Carthart jacket by Robert Geller
So as you’ve noticed, I’ve been shitting on the New York Spring 2011 collections here and there and the rage continues in this post. I recently checked out picks by GQ’s fashion editors for Spring 2011 and again, either I don’t understand a thing about fashion forecasting or my tastes are just not as current as they used to be. I don’t feel American menswear is going in an attractive direction. Each season, I look forward to new colours, cuts and ideas. And any fashionister with a discerning eye can pick and choose pieces to inspire their own wardrobe. I just feel like I’m not completely onboard with next year’s proposed trends. In menswear (and especially in womenswear), it’s common for a brand to create looks that transcend what can actually be worn on the street. In everyday life, men aren’t wearing giant fur-lined epaulettes or 18-hole combat boots unless you’re Brandon Flowers. But the fantasy of each season’s aesthetics inspire the consumer to choose a certain cut, a specific detail or a newly developed colour. That’s how most trends are formed: starts at the top and depending on the speed of culture in a certain city, it trickles eventually to the massive retail markets, often taking years for it to hit the mainstream. There’s a certain hierarchical movement with clothes that isn’t always obvious to the Saturday afternoon mall dweller.
The next season seems to be a plethora of more plaid, stripes, woodsmen gear and lazy househusbands who work from home. I thought the pendulum was going to swing back to subtle glamour and even a bit of utilitarian fetish (military, sleek leathers, more tailoring) for 2011. Europe seems to be going that way again: less frayed edges, knits, pure hues, more polished looks with a hint of Euro nerdiness. New York fashion week seemed a little too costume-y for my tastes. I liked certain pieces here and there but the overall feel of the clothes leaves me wanting to flee for Milan. Plaid’s here, it’s queer and we have to get used to it.
Here are some of GQ’s ghastly picks for menswear Spring 2011:
I don’t even understand what this is. I appreciate the colour combination but it just looks uninspired and awkward. Robert Geller is super talented but this falls flat.
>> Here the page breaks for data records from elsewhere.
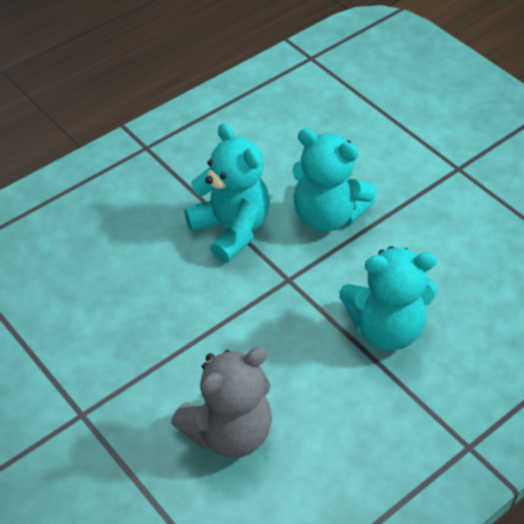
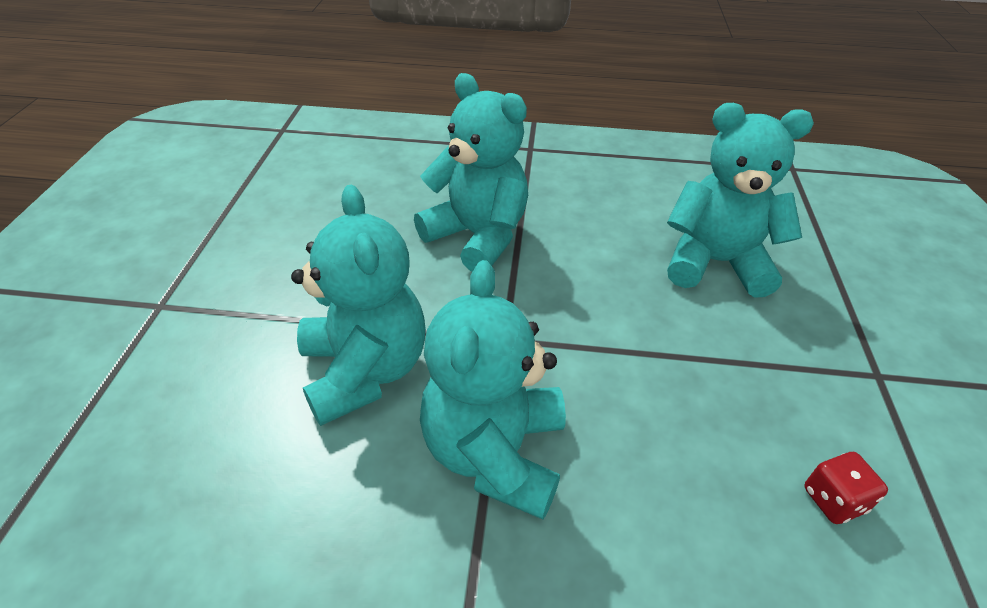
camera: 135 degrees left, 5 degrees down
grey teddy bear [171,347,272,458] -> turquoise teddy bear [667,103,814,298]
none -> red dice [804,452,888,524]

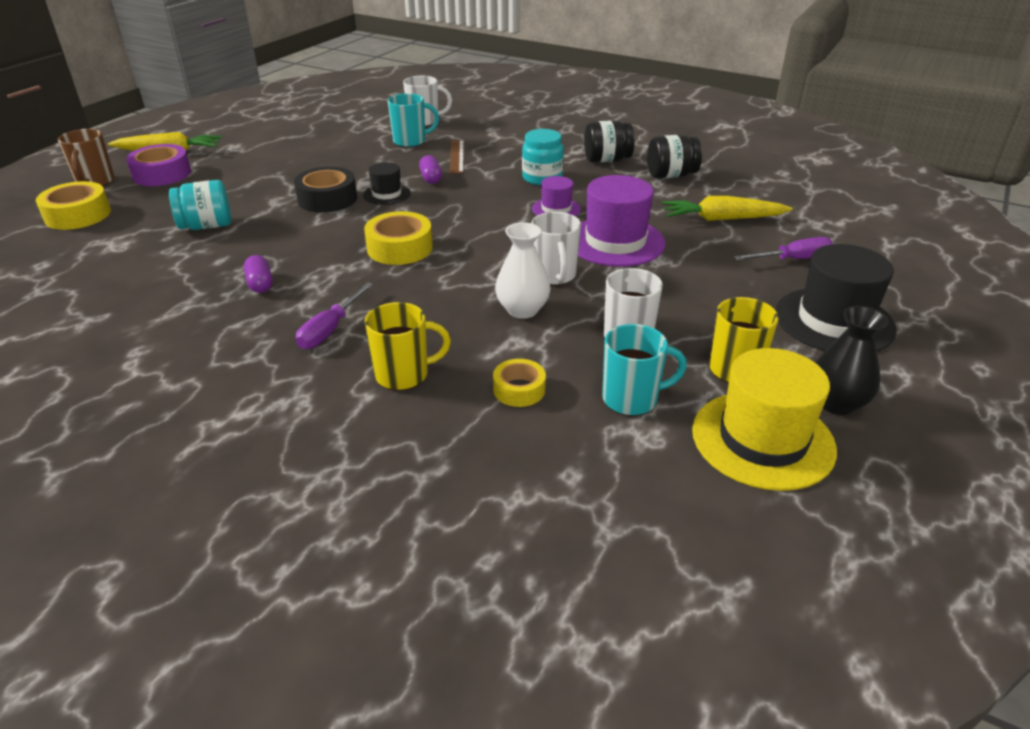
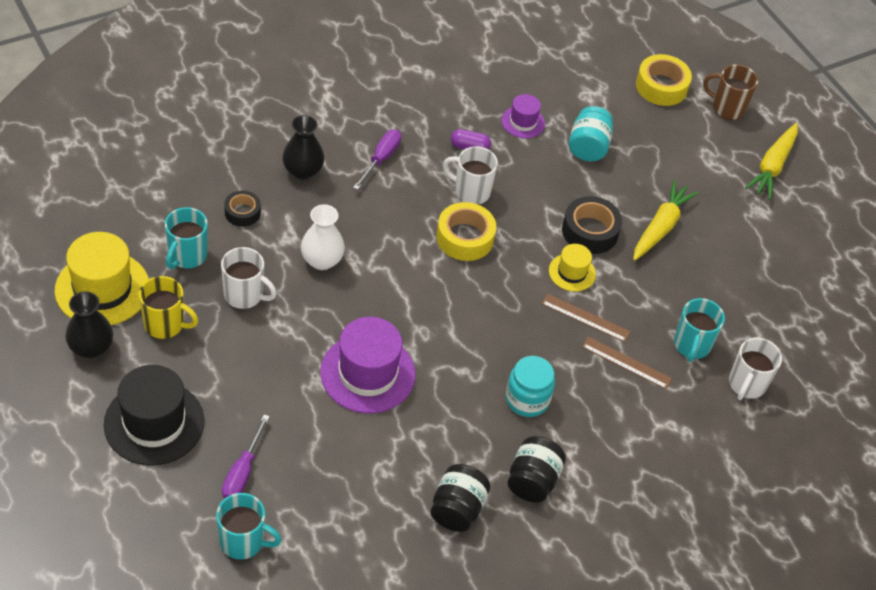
camera: 115 degrees right, 15 degrees up
purple tape [126,144,191,186] -> none
purple screwdriver [296,282,373,349] -> purple screwdriver turned 60 degrees clockwise [353,130,401,190]
black hat [363,162,411,205] -> yellow hat [549,244,596,292]
yellow mug [365,302,451,391] -> black vase [282,115,325,180]
purple capsule [419,155,442,184] -> brown ruler [541,294,631,342]
yellow tape [493,359,546,407] -> black tape [224,190,261,227]
white mug [531,212,581,285] -> white mug moved to [443,146,498,205]
purple hat [532,176,581,216] -> purple hat moved to [501,94,545,138]
yellow carrot [662,196,793,221] -> yellow carrot moved to [633,180,699,261]
none -> turquoise mug [216,493,282,560]

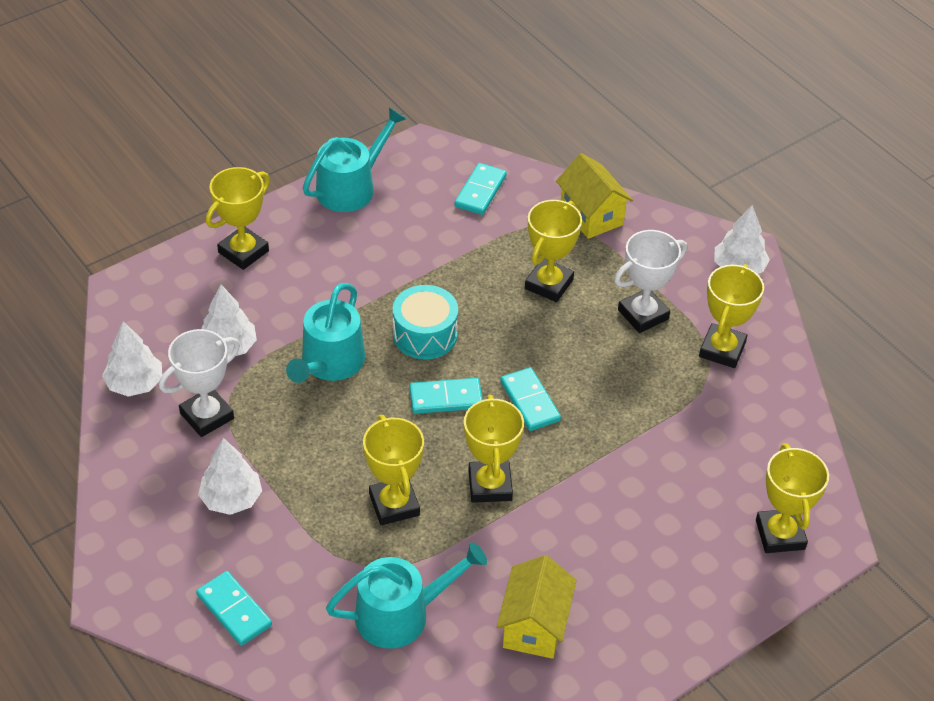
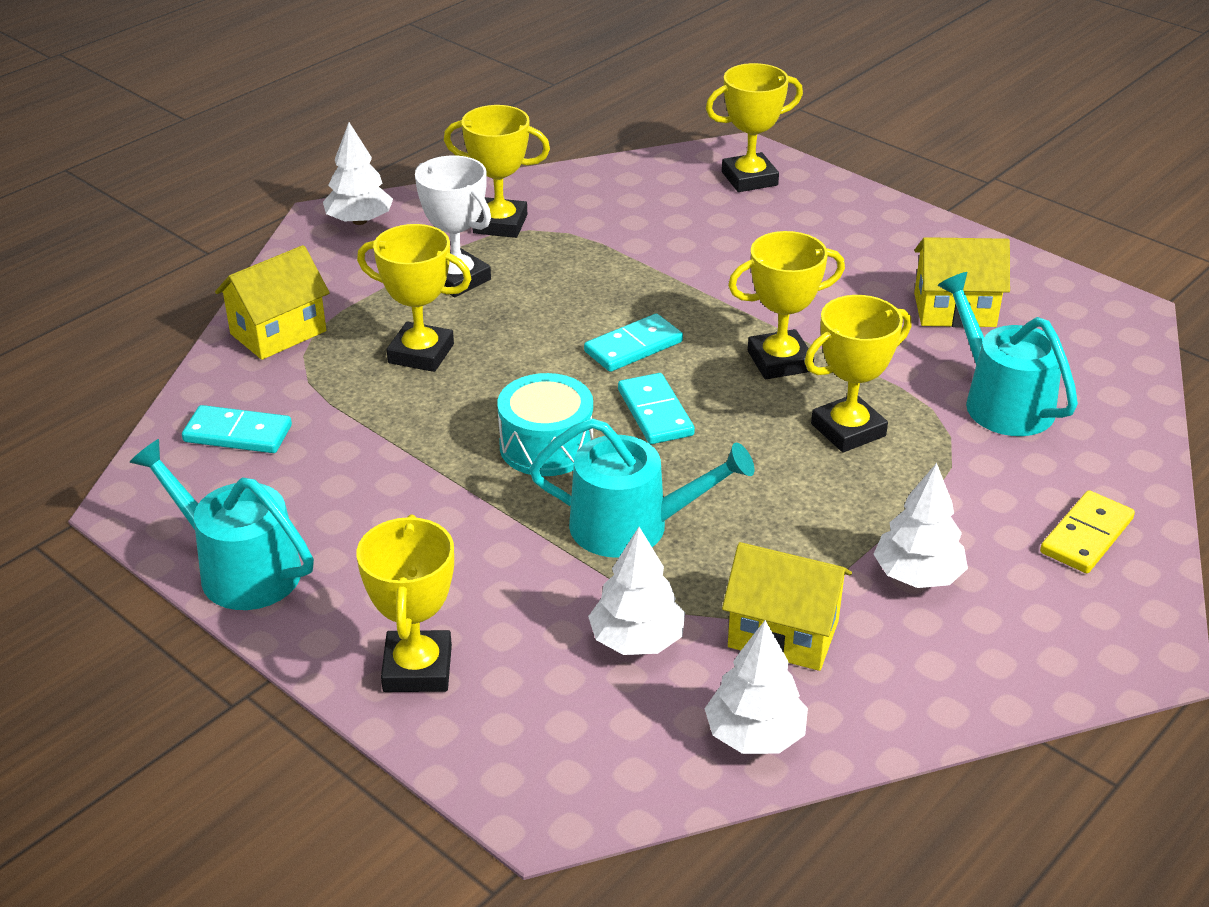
camera: 100 degrees left, 10 degrees down
white trophy [159,329,240,437] -> yellow house [722,542,852,671]
turquoise domino [196,571,272,646] -> yellow domino [1040,490,1135,573]
yellow trophy [206,167,270,270] -> yellow trophy turned 60 degrees clockwise [356,515,454,692]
The Hawaiian shirt should never make any appearances on a runway. I’ve seen it in a few other editorials and it’s one of those “must haves” that go right over people’s heads. I don’t even think this Gilded Age look would even work on an actual Hawaiian beach. I don’t even want to know how much this is priced at. Frat guys spreading crabs in Cancun don’t deserve any more validation.
Did Marc Jacobs’ creative team shop for inspiration at Old Navy? I get the bag and the shoes. Even the pants and belt are cute. But man, that shirt is something my uncle’s wife would buy me for Christmas. Sometimes I think designers should be forced to wear their own clothes for a week.
I think the GQ editor said that he really liked the addition of the bandanna to this Michael Bastian outfit. Okay… The shoes are horrendous (what is he, coming home from 3-on-3 basketball?), the shorts don’t match and the tangerine jumper makes me want to eat a Creamsicle.
My philosophy is that if it doesn’t even look good on a professional model, it will probably never look good on you.